## Aufgabenstellung:
Gib die Zeilen aller Daten unten genau wieder und lass dabei die Bilder weg.

# # #

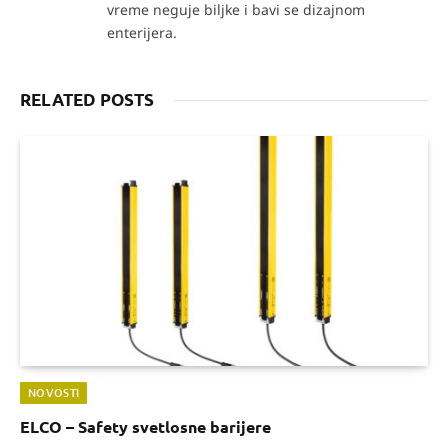
vreme neguje biljke i bavi se dizajnom
enterijera.
RELATED POSTS
NOVOSTI
ELCO – Safety svetlosne barijere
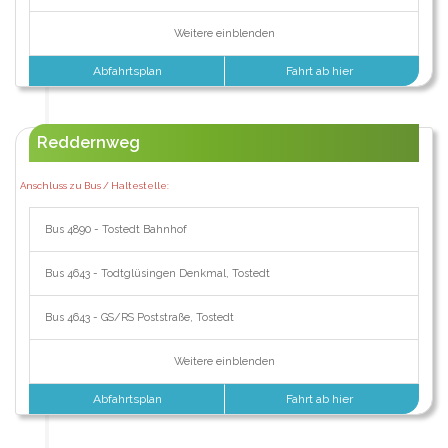
Weitere einblenden
Abfahrtsplan
Fahrt ab hier
Reddernweg
Anschluss zu Bus / Haltestelle:
Bus 4890 - Tostedt Bahnhof
Bus 4643 - Todtglüsingen Denkmal, Tostedt
Bus 4643 - GS/RS Poststraße, Tostedt
Weitere einblenden
Abfahrtsplan
Fahrt ab hier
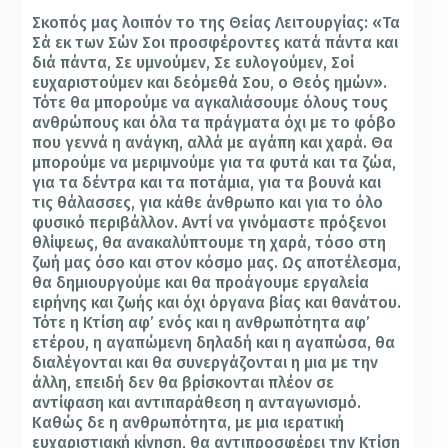
Σκοπός μας λοιπόν το της Θείας Λειτουργίας: «Τα
Σά εκ των Σών Σοι προσφέροντες κατά πάντα και
διά πάντα, Σε υμνούμεν, Σε ευλογούμεν, Σοί
ευχαριστούμεν και δεόμεθά Σου, ο Θεός ημών».
Τότε θα μπορούμε να αγκαλιάσουμε όλους τους
ανθρώπους και όλα τα πράγματα όχι με το φόβο
που γεννά η ανάγκη, αλλά με αγάπη και χαρά. Θα
μπορούμε να μεριμνούμε για τα φυτά και τα ζώα,
για τα δέντρα και τα ποτάμια, για τα βουνά και
τις θάλασσες, για κάθε άνθρωπο και για το όλο
φυσικό περιβάλλον. Αντί να γινόμαστε πρόξενοι
θλίψεως, θα ανακαλύπτουμε τη χαρά, τόσο στη
ζωή μας όσο και στον κόσμο μας. Ως αποτέλεσμα,
θα δημιουργούμε και θα προάγουμε εργαλεία
ειρήνης και ζωής και όχι όργανα βίας και θανάτου.
Τότε η Κτίση αφ’ ενός και η ανθρωπότητα αφ’
ετέρου, η αγαπώμενη δηλαδή και η αγαπώσα, θα
διαλέγονται και θα συνεργάζονται η μια με την
άλλη, επειδή δεν θα βρίσκονται πλέον σε
αντίφαση και αντιπαράθεση η ανταγωνισμό.
Καθώς δε η ανθρωπότητα, με μια ιερατική
ευχαριστιακή κίνηση, θα αντιπροσφέρει την Κτίση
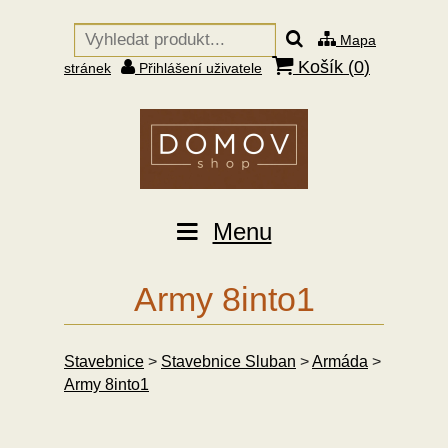
Mapa
Košík (
0
)
stránek
Přihlášení uživatele
Menu
Army 8into1
Stavebnice
>
Stavebnice Sluban
>
Armáda
>
Army 8into1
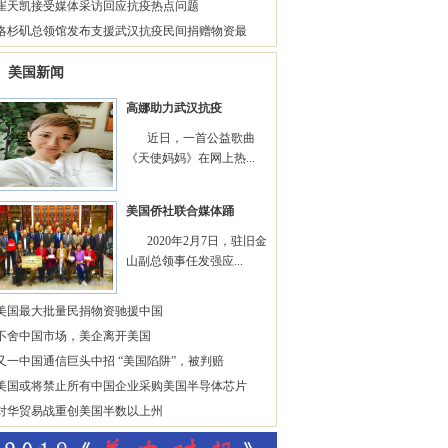
崔天凯接受媒体采访回应抗疫热点问题
洛杉矶总领馆发布支援武汉抗疫民间捐赠物资最
美国新闻
高娜助力武汉抗疫
近日，一首公益歌曲
《天使妈妈》在网上热...
美国侨社联合媒体踊
2020年2月7日，驻旧金
山副总领事任发强应...
美国最大批量民捐物资驰援中国
不舍中国市场，美企离开美国
又一中国通信巨头中招 “美国陷阱”，被判赔
美国或将禁止所有中国企业采购美国半导体芯片
对华贸易战重创美国半数以上州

# # #

## Lösung:
vreme neguje biljke i bavi se dizajnom
enterijera.
RELATED POSTS
NOVOSTI
ELCO – Safety svetlosne barijere
Weitere einblenden
Abfahrtsplan
Fahrt ab hier
Reddernweg
Anschluss zu Bus / Haltestelle:
Bus 4890 - Tostedt Bahnhof
Bus 4643 - Todtglüsingen Denkmal, Tostedt
Bus 4643 - GS/RS Poststraße, Tostedt
Weitere einblenden
Abfahrtsplan
Fahrt ab hier
Σκοπός μας λοιπόν το της Θείας Λειτουργίας: «Τα
Σά εκ των Σών Σοι προσφέροντες κατά πάντα και
διά πάντα, Σε υμνούμεν, Σε ευλογούμεν, Σοί
ευχαριστούμεν και δεόμεθά Σου, ο Θεός ημών».
Τότε θα μπορούμε να αγκαλιάσουμε όλους τους
ανθρώπους και όλα τα πράγματα όχι με το φόβο
που γεννά η ανάγκη, αλλά με αγάπη και χαρά. Θα
μπορούμε να μεριμνούμε για τα φυτά και τα ζώα,
για τα δέντρα και τα ποτάμια, για τα βουνά και
τις θάλασσες, για κάθε άνθρωπο και για το όλο
φυσικό περιβάλλον. Αντί να γινόμαστε πρόξενοι
θλίψεως, θα ανακαλύπτουμε τη χαρά, τόσο στη
ζωή μας όσο και στον κόσμο μας. Ως αποτέλεσμα,
θα δημιουργούμε και θα προάγουμε εργαλεία
ειρήνης και ζωής και όχι όργανα βίας και θανάτου.
Τότε η Κτίση αφ’ ενός και η ανθρωπότητα αφ’
ετέρου, η αγαπώμενη δηλαδή και η αγαπώσα, θα
διαλέγονται και θα συνεργάζονται η μια με την
άλλη, επειδή δεν θα βρίσκονται πλέον σε
αντίφαση και αντιπαράθεση η ανταγωνισμό.
Καθώς δε η ανθρωπότητα, με μια ιερατική
ευχαριστιακή κίνηση, θα αντιπροσφέρει την Κτίση
Mapa
Košík (
0
)
stránek
Přihlášení uživatele
Menu
Army 8into1
Stavebnice
>
Stavebnice Sluban
>
Armáda
>
Army 8into1
崔天凯接受媒体采访回应抗疫热点问题
洛杉矶总领馆发布支援武汉抗疫民间捐赠物资最
美国新闻
高娜助力武汉抗疫
近日，一首公益歌曲
《天使妈妈》在网上热...
美国侨社联合媒体踊
2020年2月7日，驻旧金
山副总领事任发强应...
美国最大批量民捐物资驰援中国
不舍中国市场，美企离开美国
又一中国通信巨头中招 “美国陷阱”，被判赔
美国或将禁止所有中国企业采购美国半导体芯片
对华贸易战重创美国半数以上州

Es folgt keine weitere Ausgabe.